:: Task directions ::
Copy the listing below word for word, from its first line through the line containing "filmic rgb: middle", including both of those lines.

:: Data to process ::
──────────────────────────────

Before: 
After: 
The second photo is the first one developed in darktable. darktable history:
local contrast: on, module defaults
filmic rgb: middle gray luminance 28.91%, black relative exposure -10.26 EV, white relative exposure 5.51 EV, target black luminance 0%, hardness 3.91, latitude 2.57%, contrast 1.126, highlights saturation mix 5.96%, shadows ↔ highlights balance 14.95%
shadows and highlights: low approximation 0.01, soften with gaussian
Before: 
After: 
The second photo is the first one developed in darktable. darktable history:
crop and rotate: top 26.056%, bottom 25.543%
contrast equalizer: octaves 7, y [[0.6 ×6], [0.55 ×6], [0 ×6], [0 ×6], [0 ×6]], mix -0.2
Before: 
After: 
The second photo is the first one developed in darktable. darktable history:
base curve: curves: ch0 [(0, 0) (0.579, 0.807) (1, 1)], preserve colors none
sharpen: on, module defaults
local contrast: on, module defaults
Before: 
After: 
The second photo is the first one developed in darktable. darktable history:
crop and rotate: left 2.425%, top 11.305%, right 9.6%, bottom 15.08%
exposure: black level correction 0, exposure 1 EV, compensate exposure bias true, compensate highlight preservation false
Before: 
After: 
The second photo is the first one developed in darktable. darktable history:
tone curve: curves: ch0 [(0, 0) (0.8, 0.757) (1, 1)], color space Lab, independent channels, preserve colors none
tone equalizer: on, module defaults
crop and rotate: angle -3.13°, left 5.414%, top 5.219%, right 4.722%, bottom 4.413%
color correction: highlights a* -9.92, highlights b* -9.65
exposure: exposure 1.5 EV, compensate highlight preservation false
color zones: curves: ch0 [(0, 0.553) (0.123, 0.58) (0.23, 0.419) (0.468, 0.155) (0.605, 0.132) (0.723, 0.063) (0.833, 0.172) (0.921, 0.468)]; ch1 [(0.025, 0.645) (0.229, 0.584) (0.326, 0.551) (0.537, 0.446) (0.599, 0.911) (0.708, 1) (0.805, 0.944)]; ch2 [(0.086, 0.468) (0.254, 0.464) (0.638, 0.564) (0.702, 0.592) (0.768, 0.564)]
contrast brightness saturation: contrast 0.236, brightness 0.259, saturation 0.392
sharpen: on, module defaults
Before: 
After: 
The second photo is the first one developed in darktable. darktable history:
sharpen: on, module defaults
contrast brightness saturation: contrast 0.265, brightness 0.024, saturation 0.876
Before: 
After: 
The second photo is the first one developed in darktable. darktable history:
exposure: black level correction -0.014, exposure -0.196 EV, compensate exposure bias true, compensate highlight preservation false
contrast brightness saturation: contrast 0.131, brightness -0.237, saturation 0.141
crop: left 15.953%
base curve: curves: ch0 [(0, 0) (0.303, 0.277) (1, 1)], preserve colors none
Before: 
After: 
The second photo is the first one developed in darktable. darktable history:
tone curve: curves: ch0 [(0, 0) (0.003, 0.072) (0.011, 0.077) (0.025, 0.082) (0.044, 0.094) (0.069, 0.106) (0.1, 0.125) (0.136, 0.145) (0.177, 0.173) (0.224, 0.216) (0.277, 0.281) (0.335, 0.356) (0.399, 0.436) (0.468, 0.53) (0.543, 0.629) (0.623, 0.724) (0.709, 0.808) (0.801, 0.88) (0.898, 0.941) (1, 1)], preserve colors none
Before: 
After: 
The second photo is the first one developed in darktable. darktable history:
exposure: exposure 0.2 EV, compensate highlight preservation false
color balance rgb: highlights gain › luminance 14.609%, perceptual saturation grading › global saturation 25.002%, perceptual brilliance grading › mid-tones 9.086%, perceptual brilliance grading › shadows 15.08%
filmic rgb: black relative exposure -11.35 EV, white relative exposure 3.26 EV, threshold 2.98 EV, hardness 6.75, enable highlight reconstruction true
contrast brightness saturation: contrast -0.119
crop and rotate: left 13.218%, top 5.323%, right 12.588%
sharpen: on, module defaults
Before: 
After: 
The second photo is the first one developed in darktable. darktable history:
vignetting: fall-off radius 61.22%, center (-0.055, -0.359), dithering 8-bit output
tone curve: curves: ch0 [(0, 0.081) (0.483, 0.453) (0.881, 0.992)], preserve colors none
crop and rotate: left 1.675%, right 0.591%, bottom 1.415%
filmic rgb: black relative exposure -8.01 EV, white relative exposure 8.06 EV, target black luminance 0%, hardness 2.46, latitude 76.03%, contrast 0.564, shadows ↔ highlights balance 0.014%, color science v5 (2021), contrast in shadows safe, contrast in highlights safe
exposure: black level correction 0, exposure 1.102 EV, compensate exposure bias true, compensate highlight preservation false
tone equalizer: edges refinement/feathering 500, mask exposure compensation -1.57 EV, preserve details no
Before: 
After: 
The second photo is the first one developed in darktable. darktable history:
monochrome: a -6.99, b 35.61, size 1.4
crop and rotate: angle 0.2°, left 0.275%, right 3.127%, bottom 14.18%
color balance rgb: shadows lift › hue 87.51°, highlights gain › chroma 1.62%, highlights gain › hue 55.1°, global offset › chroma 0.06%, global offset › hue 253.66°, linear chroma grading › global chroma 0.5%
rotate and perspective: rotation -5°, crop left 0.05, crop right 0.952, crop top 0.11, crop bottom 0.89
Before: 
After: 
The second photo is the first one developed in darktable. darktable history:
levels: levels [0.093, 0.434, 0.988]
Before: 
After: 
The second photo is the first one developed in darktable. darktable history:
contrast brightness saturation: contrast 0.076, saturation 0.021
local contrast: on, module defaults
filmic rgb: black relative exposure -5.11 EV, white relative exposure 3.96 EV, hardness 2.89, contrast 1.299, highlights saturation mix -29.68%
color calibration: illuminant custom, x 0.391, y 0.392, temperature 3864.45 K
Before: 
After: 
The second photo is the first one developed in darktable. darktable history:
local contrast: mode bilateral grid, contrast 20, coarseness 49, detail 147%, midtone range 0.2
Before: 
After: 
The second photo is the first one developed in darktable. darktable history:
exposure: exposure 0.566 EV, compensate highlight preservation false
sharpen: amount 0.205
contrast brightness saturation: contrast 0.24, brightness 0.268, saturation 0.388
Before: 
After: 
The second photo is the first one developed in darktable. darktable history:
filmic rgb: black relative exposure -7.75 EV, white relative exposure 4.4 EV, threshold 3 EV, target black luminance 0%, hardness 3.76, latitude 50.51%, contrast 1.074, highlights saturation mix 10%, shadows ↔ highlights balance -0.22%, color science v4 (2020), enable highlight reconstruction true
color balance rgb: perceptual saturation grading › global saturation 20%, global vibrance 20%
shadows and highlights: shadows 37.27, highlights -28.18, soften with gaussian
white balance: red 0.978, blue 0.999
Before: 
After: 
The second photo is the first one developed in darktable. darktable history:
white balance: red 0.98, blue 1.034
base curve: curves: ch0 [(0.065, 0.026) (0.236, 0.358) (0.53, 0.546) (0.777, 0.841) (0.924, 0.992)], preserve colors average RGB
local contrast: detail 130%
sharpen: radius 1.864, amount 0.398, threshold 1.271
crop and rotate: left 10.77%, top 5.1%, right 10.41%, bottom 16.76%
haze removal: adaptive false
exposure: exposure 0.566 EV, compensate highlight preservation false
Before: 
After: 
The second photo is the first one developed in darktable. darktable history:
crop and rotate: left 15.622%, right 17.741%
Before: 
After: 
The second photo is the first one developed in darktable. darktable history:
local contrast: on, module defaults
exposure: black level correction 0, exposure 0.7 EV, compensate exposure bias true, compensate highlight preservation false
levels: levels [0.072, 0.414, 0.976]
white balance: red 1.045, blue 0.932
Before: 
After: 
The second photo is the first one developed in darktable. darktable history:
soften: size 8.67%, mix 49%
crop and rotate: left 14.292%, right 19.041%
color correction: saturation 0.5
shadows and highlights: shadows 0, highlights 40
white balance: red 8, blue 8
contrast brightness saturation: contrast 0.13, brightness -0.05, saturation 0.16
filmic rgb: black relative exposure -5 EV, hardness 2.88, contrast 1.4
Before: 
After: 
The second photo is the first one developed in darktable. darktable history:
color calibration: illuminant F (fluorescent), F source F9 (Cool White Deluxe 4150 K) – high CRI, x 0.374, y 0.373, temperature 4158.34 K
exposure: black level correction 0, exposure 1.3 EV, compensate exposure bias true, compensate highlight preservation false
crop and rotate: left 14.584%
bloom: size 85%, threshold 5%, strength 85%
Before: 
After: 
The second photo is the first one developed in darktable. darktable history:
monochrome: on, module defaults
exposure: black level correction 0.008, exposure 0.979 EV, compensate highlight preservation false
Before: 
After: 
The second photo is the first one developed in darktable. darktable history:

──────────────────────────────

:: Final result ::
Before: 
After: 
The second photo is the first one developed in darktable. darktable history:
local contrast: on, module defaults
filmic rgb: middle gray luminance 28.91%, black relative exposure -10.26 EV, white relative exposure 5.51 EV, target black luminance 0%, hardness 3.91, latitude 2.57%, contrast 1.126, highlights saturation mix 5.96%, shadows ↔ highlights balance 14.95%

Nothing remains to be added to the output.